Pour la réalisation de travaux d’intérêt collectif sur des parties privatives, le syndicat exerce les pouvoirs du maître d’ouvrage jusqu’à la réception des travaux.

III.-Les copropriétaires qui subissent un préjudice par suite de l’exécution des travaux, en raison soit d’une diminution définitive de la valeur de leur lot, soit d’un trouble de jouissance grave, même s’il est temporaire, soit de dégradations, ont droit à une indemnité. En cas de privation totale temporaire de jouissance du lot, l’assemblée générale accorde au copropriétaire qui en fait la demande une indemnité provisionnelle à valoir sur le montant de l’indemnité définitive.

L’indemnité provisionnelle ou définitive due à la suite de la réalisation de travaux d’intérêt collectif est à la charge du syndicat des copropriétaires. Elle est répartie en proportion de la participation de chacun des copropriétaires au coût des travaux. »

En conséquence, à défaut d’accès une autorisation en justice doit être demandée via une ordonnance sur requête ou en référé pour laisser l’accès tant par le propriétaire que l’occupant, locataire (Cour de Cassation, 3ème civ. 7 avril 2017, n°14-24.518). A défaut, il peut être condamné à laisser accéder à peine d’astreinte et supporter les conséquences liées à l’aggravation du dommage et l’augmentation du coût des travaux du fait du retard occasionné, et au déplacement infructueux de l’entreprise causé par son refus abusif (Cass. 3ème Civ. 27 avril 2017, n°14-24.518, Cass. 2ème, 21 janvier 2010, n°08-15.884).

Attention, toutefois, le copropriétaire qui justifie  » un préjudice par suite de l’exécution des travaux » pourrait réclamer une indemnité.

Lors du colloque Congrès de la Chambre Nationale des Experts en Copropriété – C.N.E.C. le 12 et 13 octobre, Monsieur DE COSTER a dressé un inventaire à la Prévert des cas issus de la pratique.

Cela concerne le sujet des indemnités découlant de la privation du lot temporaire, par exemple en cas d’impossibilité ou de perte de chance de louer son emplacement de parking, ainsi que la perte de valeur due à des facteurs tels que la perte d’ensoleillement, une place de parking réduite ou les conséquences d’une isolation thermique par l’extérieur.

Des recommandations pratiques ont été développées : constat d’huissier avant travaux, prise en compte des indemnités dès le vote des travaux avec évaluation d’un maître d’œuvre ou encore, prévoir une date de début et fin de travaux avec des pénalités de retard.

Et des justes critiques ont émergées sur un dispositif Kafkaïen : imposer des indemnités pour ces travaux lorsque le préjudice est également collectif… en résulte un jeu de paiement d’indemnités supportées par presque tous les copropriétaires puis remboursées à presque tous ?

Quelles sont les solutions apportées par le juge des référés ?

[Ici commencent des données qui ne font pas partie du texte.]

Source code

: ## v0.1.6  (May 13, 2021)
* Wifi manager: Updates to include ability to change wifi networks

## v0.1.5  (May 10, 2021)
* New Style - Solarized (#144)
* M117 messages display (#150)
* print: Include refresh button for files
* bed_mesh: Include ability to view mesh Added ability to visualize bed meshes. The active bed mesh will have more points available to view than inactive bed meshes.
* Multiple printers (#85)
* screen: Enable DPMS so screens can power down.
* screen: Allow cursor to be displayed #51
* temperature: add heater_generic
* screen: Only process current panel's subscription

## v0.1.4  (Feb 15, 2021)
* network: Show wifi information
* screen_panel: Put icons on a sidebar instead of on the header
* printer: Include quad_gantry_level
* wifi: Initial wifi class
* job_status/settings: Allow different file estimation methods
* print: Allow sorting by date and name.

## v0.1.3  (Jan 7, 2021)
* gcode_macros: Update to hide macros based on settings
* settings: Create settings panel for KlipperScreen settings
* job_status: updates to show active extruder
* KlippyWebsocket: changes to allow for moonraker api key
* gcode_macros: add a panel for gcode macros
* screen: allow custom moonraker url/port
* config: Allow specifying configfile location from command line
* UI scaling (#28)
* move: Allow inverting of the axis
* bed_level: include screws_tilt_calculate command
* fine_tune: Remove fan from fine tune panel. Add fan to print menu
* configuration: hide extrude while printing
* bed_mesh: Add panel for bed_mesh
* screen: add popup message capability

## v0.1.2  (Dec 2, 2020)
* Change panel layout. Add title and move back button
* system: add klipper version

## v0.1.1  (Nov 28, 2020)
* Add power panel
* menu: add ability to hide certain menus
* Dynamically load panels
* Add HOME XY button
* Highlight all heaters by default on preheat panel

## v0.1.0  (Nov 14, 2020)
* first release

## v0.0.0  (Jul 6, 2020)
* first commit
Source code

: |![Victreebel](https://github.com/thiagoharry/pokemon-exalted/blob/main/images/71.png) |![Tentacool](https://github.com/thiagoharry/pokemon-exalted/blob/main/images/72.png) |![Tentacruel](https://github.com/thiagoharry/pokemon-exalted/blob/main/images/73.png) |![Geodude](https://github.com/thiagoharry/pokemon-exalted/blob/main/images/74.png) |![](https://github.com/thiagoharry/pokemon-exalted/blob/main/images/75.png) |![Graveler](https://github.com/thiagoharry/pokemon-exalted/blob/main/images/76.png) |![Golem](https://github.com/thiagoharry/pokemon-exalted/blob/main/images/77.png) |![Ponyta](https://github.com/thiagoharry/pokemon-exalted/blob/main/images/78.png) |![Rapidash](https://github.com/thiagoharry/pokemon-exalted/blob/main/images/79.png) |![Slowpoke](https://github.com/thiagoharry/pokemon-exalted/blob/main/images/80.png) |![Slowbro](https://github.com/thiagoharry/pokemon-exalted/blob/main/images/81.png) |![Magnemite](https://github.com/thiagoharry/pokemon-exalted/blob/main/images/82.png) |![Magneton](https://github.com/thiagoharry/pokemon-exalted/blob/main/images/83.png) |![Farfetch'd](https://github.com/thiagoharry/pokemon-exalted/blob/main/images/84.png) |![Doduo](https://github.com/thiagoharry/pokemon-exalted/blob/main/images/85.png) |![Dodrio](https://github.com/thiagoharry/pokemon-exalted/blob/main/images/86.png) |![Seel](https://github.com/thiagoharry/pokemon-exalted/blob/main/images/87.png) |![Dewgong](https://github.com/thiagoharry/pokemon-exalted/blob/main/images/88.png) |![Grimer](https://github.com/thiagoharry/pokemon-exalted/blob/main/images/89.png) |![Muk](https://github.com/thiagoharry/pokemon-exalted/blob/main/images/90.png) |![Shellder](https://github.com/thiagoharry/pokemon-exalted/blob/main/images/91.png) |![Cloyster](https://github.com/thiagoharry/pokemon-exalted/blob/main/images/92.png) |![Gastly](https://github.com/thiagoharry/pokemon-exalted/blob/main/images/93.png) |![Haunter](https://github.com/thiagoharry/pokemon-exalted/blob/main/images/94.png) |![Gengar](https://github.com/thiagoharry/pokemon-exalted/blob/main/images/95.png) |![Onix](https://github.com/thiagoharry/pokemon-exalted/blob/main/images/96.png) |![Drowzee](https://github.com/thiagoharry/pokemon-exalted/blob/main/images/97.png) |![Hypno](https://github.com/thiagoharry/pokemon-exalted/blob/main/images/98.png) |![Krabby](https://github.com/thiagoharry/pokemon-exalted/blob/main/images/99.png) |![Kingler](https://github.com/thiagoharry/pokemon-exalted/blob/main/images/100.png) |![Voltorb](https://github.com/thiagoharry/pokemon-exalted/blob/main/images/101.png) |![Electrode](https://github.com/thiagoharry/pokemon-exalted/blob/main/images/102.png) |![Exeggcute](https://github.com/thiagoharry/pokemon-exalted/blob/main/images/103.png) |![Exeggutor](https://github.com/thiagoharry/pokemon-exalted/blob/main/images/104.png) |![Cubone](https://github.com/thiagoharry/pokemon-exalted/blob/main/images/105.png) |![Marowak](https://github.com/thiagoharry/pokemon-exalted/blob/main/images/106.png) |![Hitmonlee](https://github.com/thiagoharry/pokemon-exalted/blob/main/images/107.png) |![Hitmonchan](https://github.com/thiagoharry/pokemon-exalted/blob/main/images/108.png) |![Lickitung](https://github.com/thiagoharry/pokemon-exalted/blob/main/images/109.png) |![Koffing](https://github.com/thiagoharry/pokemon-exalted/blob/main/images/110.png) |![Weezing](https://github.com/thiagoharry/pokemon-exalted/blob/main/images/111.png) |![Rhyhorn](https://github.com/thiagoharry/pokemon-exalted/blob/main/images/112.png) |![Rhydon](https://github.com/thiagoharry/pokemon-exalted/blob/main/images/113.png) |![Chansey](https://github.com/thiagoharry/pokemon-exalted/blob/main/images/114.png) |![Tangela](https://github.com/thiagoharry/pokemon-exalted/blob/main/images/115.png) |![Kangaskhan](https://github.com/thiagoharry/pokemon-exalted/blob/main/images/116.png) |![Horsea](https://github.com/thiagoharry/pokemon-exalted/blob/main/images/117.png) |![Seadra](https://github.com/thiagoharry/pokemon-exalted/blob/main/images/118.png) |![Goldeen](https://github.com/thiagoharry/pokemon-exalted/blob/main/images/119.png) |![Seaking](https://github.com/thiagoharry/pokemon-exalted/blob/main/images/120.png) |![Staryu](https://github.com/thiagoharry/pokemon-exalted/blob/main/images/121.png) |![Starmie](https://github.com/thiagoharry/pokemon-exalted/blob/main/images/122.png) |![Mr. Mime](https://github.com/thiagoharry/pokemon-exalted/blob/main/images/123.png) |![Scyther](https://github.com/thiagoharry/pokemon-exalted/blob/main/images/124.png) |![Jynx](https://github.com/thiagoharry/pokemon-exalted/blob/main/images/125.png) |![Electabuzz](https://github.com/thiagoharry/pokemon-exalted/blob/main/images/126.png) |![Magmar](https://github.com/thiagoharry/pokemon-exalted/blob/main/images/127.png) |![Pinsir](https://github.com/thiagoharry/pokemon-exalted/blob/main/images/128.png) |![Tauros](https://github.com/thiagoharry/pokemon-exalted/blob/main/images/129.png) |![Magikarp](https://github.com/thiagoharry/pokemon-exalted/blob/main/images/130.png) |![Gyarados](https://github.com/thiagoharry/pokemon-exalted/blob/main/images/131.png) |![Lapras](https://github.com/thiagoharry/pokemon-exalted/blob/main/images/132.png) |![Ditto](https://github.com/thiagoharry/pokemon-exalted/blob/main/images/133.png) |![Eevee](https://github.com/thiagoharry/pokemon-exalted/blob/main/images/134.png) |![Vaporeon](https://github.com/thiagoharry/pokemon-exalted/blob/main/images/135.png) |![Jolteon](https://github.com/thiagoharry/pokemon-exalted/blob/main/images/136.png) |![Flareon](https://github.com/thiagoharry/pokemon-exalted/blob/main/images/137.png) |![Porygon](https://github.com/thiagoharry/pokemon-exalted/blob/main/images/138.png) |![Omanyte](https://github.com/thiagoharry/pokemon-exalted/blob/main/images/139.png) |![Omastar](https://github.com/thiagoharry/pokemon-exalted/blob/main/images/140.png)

Le juge des référés dans sa décision pourra prescrire les mesures conservatoires ou de remise en état qui s’imposent, et ce au moyen d’une astreinte.

Dans l’hypothèse de travaux portant sur les parties communes réalisés sans l’autorisation de l’assemblée générale des copropriétaires, le juge des référés peut ordonner la cessation des travaux et la remise en état des lieux dès lors qu’il s’agit de la seule mesure nécessaire et proportionnée à la cessation du trouble (Civ. 3e, 15 févr. 2018, F-P+B, n° 16-17.759).

Il pourra dans l’hypothèse d’une fuite d’eau prescrire toutes les mesures qui s’imposent : ordonner une expertise, fixer une indemnité provisoire, décider de l’exécution des travaux, autoriser l’accès à l’appartement au syndicat des copropriétaires pour réaliser les travaux lui-même, avec l’assistance d’un serrurier…

Ainsi, les avantages de l’action en référé sont multiples.

La célérité des décisions rendues, la faveur des conditions d’administration de la preuve, que la batterie de mesures qu’elle permet en font un atout considérable pour le syndicat des copropriétaires, qu’il ne saurait ignorer.